Ratnasekera Pulindu, Graham Jinko, McNeney Brad
Department of Statistics and Actuarial Science, Simon Fraser University, Burnaby, BC, Canada.
Front Genet. 2023 Jan 4;13:1065568. doi: 10.3389/fgene.2022.1065568. eCollection 2022.
In genetic epidemiology, log-linear models of population risk may be used to study the effect of genotypes and exposures on the relative risk of a disease. Such models may also include gene-environment interaction terms that allow the genotypes to modify the effect of the exposure, or equivalently, the exposure to modify the effect of genotypes on the relative risk. When a measured test locus is in linkage disequilibrium with an unmeasured causal locus, exposure-related genetic structure in the population can lead to spurious gene-environment interaction; that is, to apparent gene-environment interaction at the test locus in the absence of true gene-environment interaction at the causal locus. Exposure-related genetic structure occurs when the distributions of exposures and of haplotypes at the test and causal locus both differ across population strata. A case-parent trio design can protect inference of genetic main effects from confounding bias due to genetic structure in the population. Unfortunately, when the genetic structure is exposure-related, the protection against confounding bias for the genetic main effect does not extend to the gene-environment interaction term. We show that current methods to reduce the bias in estimated gene-environment interactions from case-parent trio data can only account for simple population structure involving two strata. To fill this gap, we propose to directly accommodate multiple population strata by adjusting for genetic principal components (PCs). Through simulations, we show that our PC adjustment maintains the nominal type-1 error rate and has nearly identical power to detect gene-environment interaction as an oracle approach based directly on population strata. We also apply the PC-adjustment approach to data from a study of genetic modifiers of cleft palate comprised primarily of case-parent trios of European and East Asian ancestry. Consistent with earlier analyses, our results suggest that the gene-environment interaction signal in these data is due to the self-reported European trios.
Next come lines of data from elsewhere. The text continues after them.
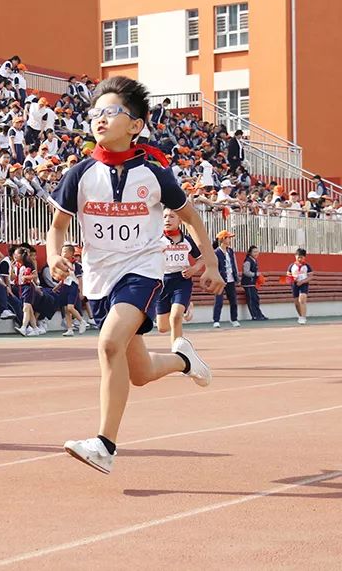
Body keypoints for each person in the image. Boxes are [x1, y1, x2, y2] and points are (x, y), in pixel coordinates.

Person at [47, 76, 223, 475]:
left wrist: (210, 263)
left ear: (136, 125)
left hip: (142, 271)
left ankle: (105, 445)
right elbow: (57, 226)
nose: (100, 119)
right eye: (95, 113)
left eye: (112, 112)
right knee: (140, 373)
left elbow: (192, 218)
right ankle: (182, 359)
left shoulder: (155, 175)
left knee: (109, 344)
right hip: (98, 278)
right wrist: (54, 255)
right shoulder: (79, 175)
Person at [157, 208, 201, 345]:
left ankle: (177, 352)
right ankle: (187, 305)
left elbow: (202, 258)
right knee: (163, 328)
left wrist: (194, 269)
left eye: (171, 217)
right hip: (162, 281)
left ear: (180, 221)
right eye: (164, 217)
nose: (167, 220)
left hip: (182, 280)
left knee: (176, 318)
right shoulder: (157, 240)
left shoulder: (187, 240)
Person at [212, 230, 240, 328]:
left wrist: (236, 276)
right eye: (228, 238)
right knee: (219, 301)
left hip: (231, 279)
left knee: (233, 300)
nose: (230, 240)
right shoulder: (216, 252)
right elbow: (214, 266)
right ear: (223, 239)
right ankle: (216, 320)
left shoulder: (230, 251)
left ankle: (234, 319)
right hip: (220, 280)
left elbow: (234, 264)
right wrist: (216, 278)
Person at [241, 245, 267, 321]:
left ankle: (259, 314)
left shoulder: (254, 261)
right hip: (248, 283)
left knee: (256, 299)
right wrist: (255, 274)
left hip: (253, 283)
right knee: (251, 300)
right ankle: (254, 315)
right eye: (254, 252)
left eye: (257, 251)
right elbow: (246, 272)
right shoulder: (248, 261)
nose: (256, 253)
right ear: (250, 253)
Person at [287, 248, 313, 325]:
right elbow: (288, 276)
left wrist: (302, 281)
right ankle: (300, 316)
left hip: (304, 284)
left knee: (302, 299)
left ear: (304, 257)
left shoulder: (307, 266)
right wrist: (293, 279)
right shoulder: (291, 266)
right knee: (296, 302)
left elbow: (310, 276)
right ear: (295, 256)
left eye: (301, 257)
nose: (300, 259)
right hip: (294, 284)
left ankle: (303, 317)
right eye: (298, 257)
在遗传流行病学中,群体风险的对数线性模型可用于研究基因型和暴露因素对疾病相对风险的影响。此类模型还可纳入基因 - 环境交互项,以允许基因型改变暴露因素的效应,或者等效地,使暴露因素改变基因型对相对风险的效应。当一个已测量的测试位点与一个未测量的致病位点处于连锁不平衡状态时,群体中与暴露相关的遗传结构可能导致虚假的基因 - 环境交互作用;也就是说,在致病位点不存在真正的基因 - 环境交互作用的情况下,但在测试位点却出现了明显的基因 - 环境交互作用。当测试位点和致病位点的暴露分布及单倍型分布在不同群体分层中均存在差异时,就会出现与暴露相关的遗传结构。病例 - 亲代三联体设计可以保护遗传主效应的推断免受群体中遗传结构造成的混杂偏倚影响。不幸的是,当遗传结构与暴露相关时,针对遗传主效应的混杂偏倚保护并不能扩展到基因 - 环境交互项。我们表明,当前用于减少病例 - 亲代三联体数据中估计的基因 - 环境交互作用偏差的方法仅能考虑涉及两个分层的简单群体结构。为了填补这一空白,我们建议通过调整遗传主成分(PC)直接纳入多个群体分层。通过模拟,我们表明我们的PC调整维持了名义上的I型错误率,并且具有与直接基于群体分层的神谕方法几乎相同的检测基因 - 环境交互作用的功效。我们还将PC调整方法应用于一项主要由欧洲和东亚血统的病例 - 亲代三联体组成的数据研究中,该研究旨在研究腭裂的遗传修饰因子。与早期分析一致,我们的结果表明这些数据中的基因 - 环境交互作用信号是由于自我报告的欧洲三联体导致的。